Эта надежда пришла в виде неё – она бесшумно подкралась ко мне со спины и тронула за плечо. Она была примерно моего возраста, но очень, очень маленькая – казалось, она могла бы вся поместиться в моём кулаке. Роста мы с ней были одинакового, так что я плохо понимаю, почему она всегда казалась мне такой маленькой – возможно, из-за её чудовищной худобы – ключицы у неё торчали, как у Анны Ахматовой. Или ещё от чего – считается, что тот, к кому мы испытываем особенное расположение или кого мы жалеем, кажется нам маленьким. И она была вся прозрачная и зыбкая, как мираж. Я подумала, что она бродила по этой пустыне очень давно, скорее всего, всю вечность напролёт, и искала… Когда я обернулась, улыбка тронула её бескровные губы. Мне показалось, что на них тоненьким слоем осел иней, и когда она улыбнулась, он слегка растрескался.

Принцесса – так её звали. Конечно, это было не совсем имя, просто она так назвалась, и при этом её глубокие глаза весело блеснули на прозрачном личике. Эти глаза казались двумя маленькими водоёмами посреди царства песка – они были влажные и чёрные, с каким-то синеватым отливом – у настоящих людей таких глаз не бывает. А она… конечно, она была не настоящим человеком – несмотря на всё я ещё умею отличать сон от яви. Она была ненастоящим человеком, и тем не менее она являлась существом, живущим по своим законам… я имею в виду то, что чтобы называться существом, следует существовать по неким законам – и если в нашем мире это «законы Жизни», то это вовсе не значит, что в других мирах действуют тоже «законы Жизни». Это могут быть совсем иные законы, скажем так – просто законы некоего существования.

Возможно, она и была существом, живущим не по законам Жизни, но какая разница?

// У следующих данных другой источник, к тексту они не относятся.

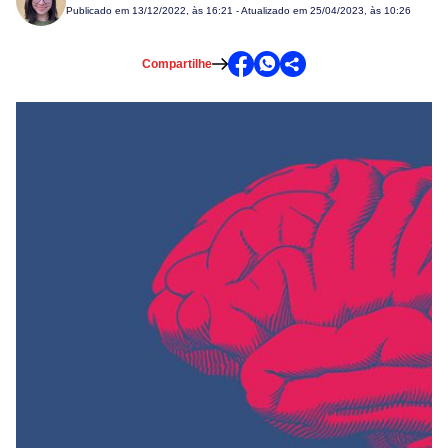
Publicado em
13/12/2022, às 16:21
- Atualizado em 25/04/2023, às 10:26
Compartilhe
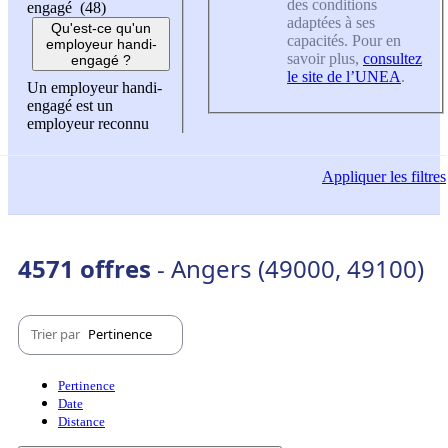
des conditions
engagé (48)
adaptées à ses
Qu'est-ce qu'un
capacités. Pour en
employeur handi-
savoir plus,
consultez
engagé ?
le site de l’UNEA
.
Un employeur handi-
engagé est un
employeur reconnu
Appliquer
les filtres
4571 offres
- Angers (49000, 49100)
Trier par
Pertinence
Pertinence
Date
Distance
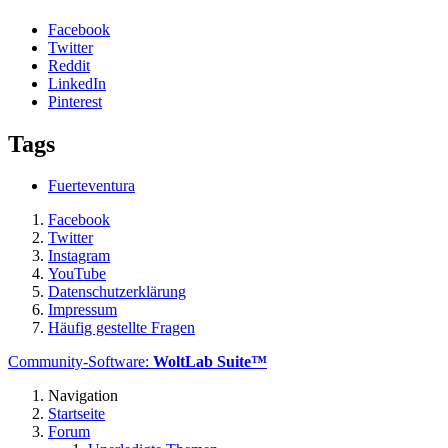
Facebook
Twitter
Reddit
LinkedIn
Pinterest
Tags
Fuerteventura
Facebook
Twitter
Instagram
YouTube
Datenschutzerklärung
Impressum
Häufig gestellte Fragen
Community-Software:
WoltLab Suite™
Navigation
Startseite
Forum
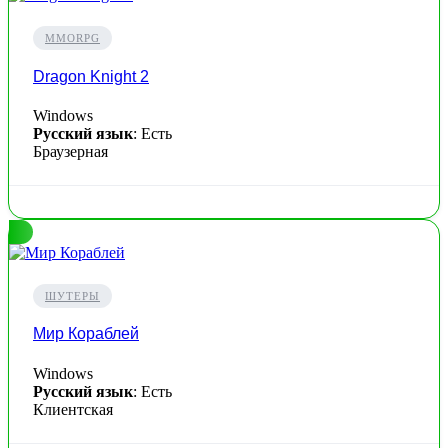
MMORPG
Dragon Knight 2
Windows
Русский язык
: Есть
Браузерная
ШУТЕРЫ
Мир Кораблей
Windows
Русский язык
: Есть
Клиентская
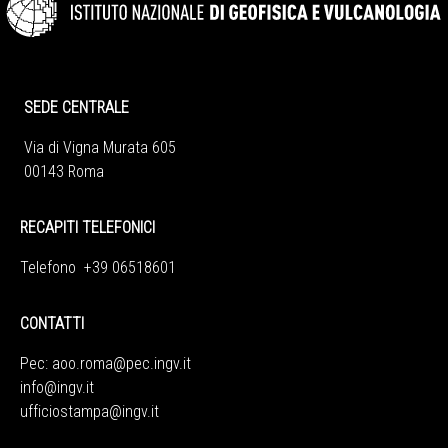
SEDE CENTRALE
Via di Vigna Murata 605
00143 Roma
RECAPITI TELEFONICI
Telefono +39 06518601
CONTATTI
Pec:
aoo.roma@pec.ingv.it
info@ingv.it
ufficiostampa@ingv.it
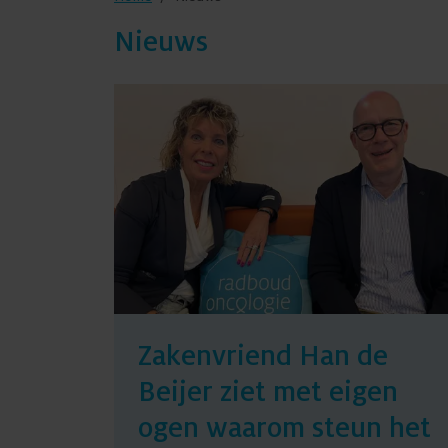
Nieuws
Zakenvriend Han de
Beijer ziet met eigen
ogen waarom steun het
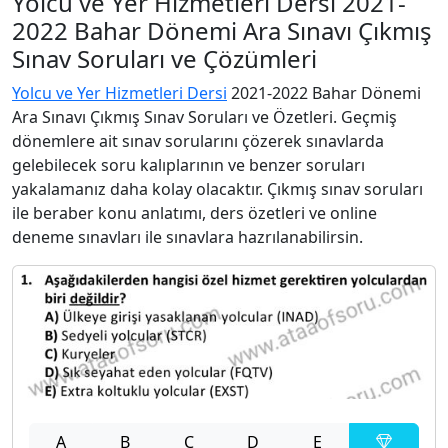
Yolcu ve Yer Hizmetleri Dersi 2021-
2022 Bahar Dönemi Ara Sınavı Çıkmış
Sınav Soruları ve Çözümleri
Yolcu ve Yer Hizmetleri Dersi
2021-2022 Bahar Dönemi
Ara Sınavı Çıkmış Sınav Soruları ve Özetleri. Geçmiş
dönemlere ait sınav sorularını çözerek sınavlarda
gelebilecek soru kalıplarının ve benzer soruları
yakalamanız daha kolay olacaktır. Çıkmış sınav soruları
ile beraber konu anlatımı, ders özetleri ve online
deneme sınavları ile sınavlara hazrılanabilirsin.
A
B
C
D
E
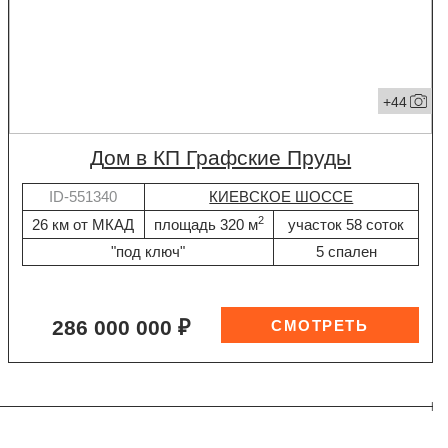
+44
дом в КП Графские Пруды
ID-551340
КИЕВСКОЕ ШОССЕ
2
26 км от МКАД
площадь 320 м
участок 58 соток
"под ключ"
5 спален
286 000 000 ₽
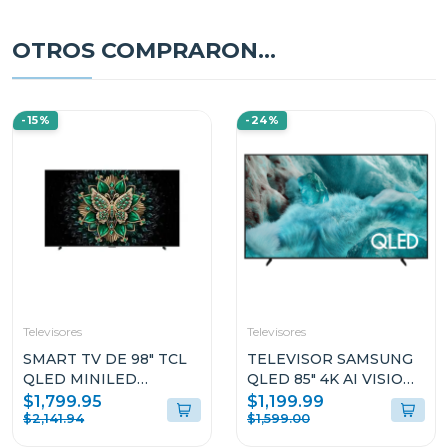
OTROS COMPRARON...
-15%
-24%
Televisores
Televisores
SMART TV DE 98" TCL
TELEVISOR SAMSUNG
QLED MINILED
QLED 85" 4K AI VISION
GOOGLE TV 98C6
ONE UI TIZEN
$1,799.95
$1,199.99
QN85Q7F
$2,141.94
$1,599.00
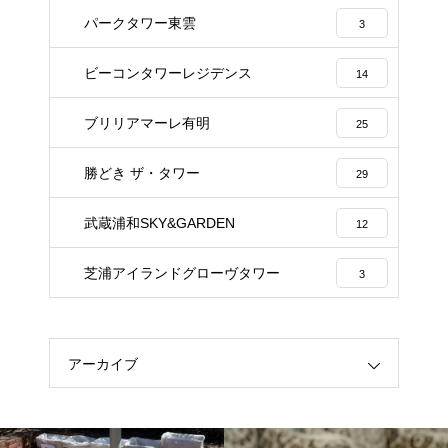
パークタワー東雲
3
ビーコンタワーレジデンス
14
ブリリアマーレ有明
25
勝どき ザ・タワー
29
武蔵浦和SKY&GARDEN
12
芝浦アイランドグローヴタワー
3
アーカイブ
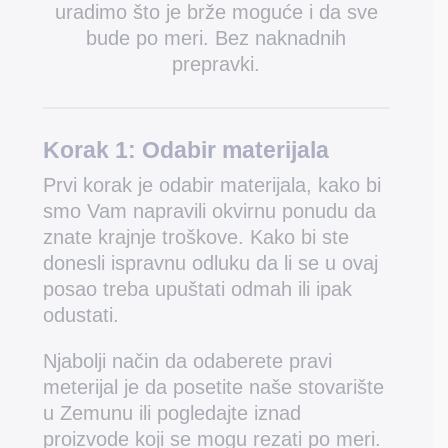
uradimo što je brže moguće i da sve
bude po meri. Bez naknadnih
prepravki.
Korak 1:
Odabir materijala
Prvi korak je odabir materijala, kako bi
smo Vam napravili okvirnu ponudu da
znate krajnje troškove. Kako bi ste
donesli ispravnu odluku da li se u ovaj
posao treba upuštati odmah ili ipak
odustati.
Njabolji način da odaberete pravi
meterijal je da posetite naše stovarište
u Zemunu ili pogledajte iznad
proizvode koji se mogu rezati po meri.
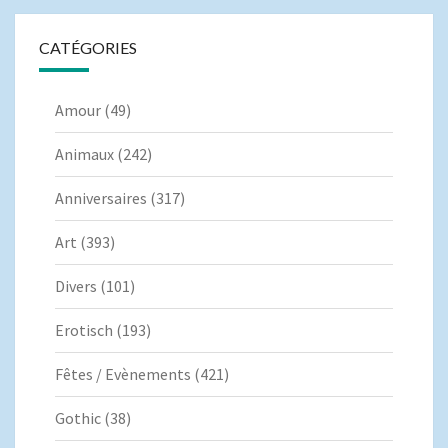
CATÉGORIES
Amour
(49)
Animaux
(242)
Anniversaires
(317)
Art
(393)
Divers
(101)
Erotisch
(193)
Fêtes / Evènements
(421)
Gothic
(38)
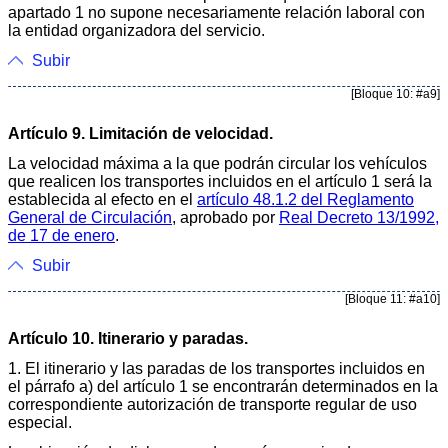
apartado 1 no supone necesariamente relación laboral con
la entidad organizadora del servicio.
Subir
[Bloque 10: #a9]
Artículo 9. Limitación de velocidad.
La velocidad máxima a la que podrán circular los vehículos
que realicen los transportes incluidos en el artículo 1 será la
establecida al efecto en el
artículo 48.1.2 del Reglamento
General de Circulación
, aprobado por
Real Decreto 13/1992,
de 17 de enero
.
Subir
[Bloque 11: #a10]
Artículo 10. Itinerario y paradas.
1. El itinerario y las paradas de los transportes incluidos en
el párrafo a) del artículo 1 se encontrarán determinados en la
correspondiente autorización de transporte regular de uso
especial.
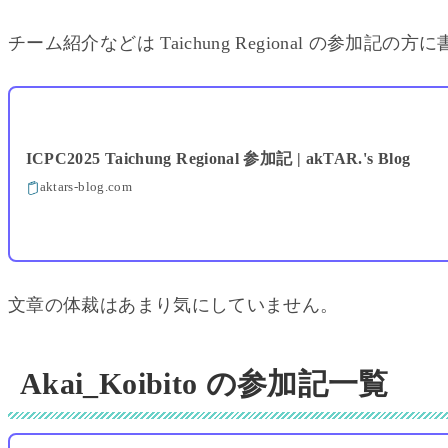
チーム紹介などは Taichung Regional の参加記
ICPC2025 Taichung Regional 参加記 | akTAR.'s Blog
aktars-blog.com
文章の体裁はあまり気にしていません。
Akai_Koibito の参加記一覧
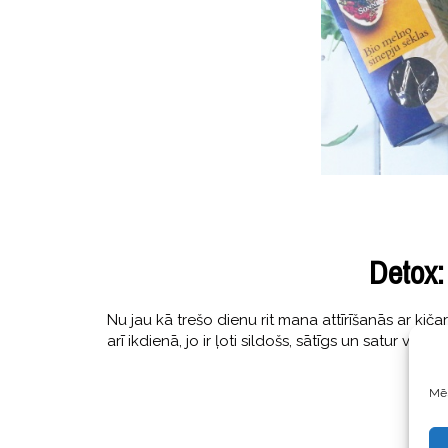
Detox:
Nu jau kā trešo dienu rit mana attīrīšanās ar kičari
arī ikdienā, jo ir ļoti sildošs, sātīgs un satur visas
Mēs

Она была самым дорогим мне существом – сразу стала, как только я окунулась в её глаза, как только она тронула меня тогда своими прозрачными пальцами. У меня не было друзей, и она стала моим другом – моим призраком. С тем пор я стала ждать сна, и нарочно отправлялась в постель пораньше. Правда, уснуть сразу всё равно не удавалось – сон у меня очень чуткий, сколько себя помню, я могла спать только в абсолютной тишине, а в городе тишина, пусть и не абсолютная, наступает только часам к трём ночи. Тогда его неугомонная бессмысленная жизнь замирает – хотя мой город всё же не гигантский мегаполис, где бездумное мельтешение прохожих вперемешку с машинами не прекращается ни на минуту. Я ждала их, этих трёх часов, ворочалась с боку на бок и сбивала матрац, а сон всё не шёл. Теперь он снился мне каждую ночь, и теперь в нём всегда что-то происходило – время с появлением Принцессы как будто вырвалось из своего заколдованного круга и понеслось вперёд с ускорением, пытаясь наверстать упущенное. Как будто страдалец оторвал свои кишки от столба… Я даже перестала думать о песке, хотя каждую ночь только и делала, что ходила по песку. С ней. Мы держались за руки, боясь, что прихотливые законы не-жизни снова разлучат нас.

Мы разговаривали обо всём, что только можно вообразить – всё, что я узнавала за день, я затем рассказывала своей ночной собеседнице, а она слушала меня, задумчиво склонив набок золотистую головку и иной раз отпуская странные, вовсе не вязавшиеся с моим рассказом комментарии. Казалось, что она совсем меня не слушает, но меня это не останавливало, и я продолжала с жаром выкладывать всё, что было в моей голове – всё, что казалось мне важным. Мы медленно шли по пустыне, не разбирая направления – на меня, признаться, нападает разговорчивость только во время ходьбы; когда я стою, из меня слова не вытянешь. Я не помню содержания своих длинных монологов – скорее всего, они только на момент произнесения казались мне важными и исполненными смысла, на самом же деле в них смысла было не больше, чем в чёрном квадрате Малевича или музыке Стравинского. Это была Пустота – я отдавала своему другу Пустоту, а она благодарно принимала её, подбадривая меня своей мягкой улыбкой. Если у вас есть друг, способный радоваться Пустоте, вашей Пустоте – вы можете считать себя счастливым человеком.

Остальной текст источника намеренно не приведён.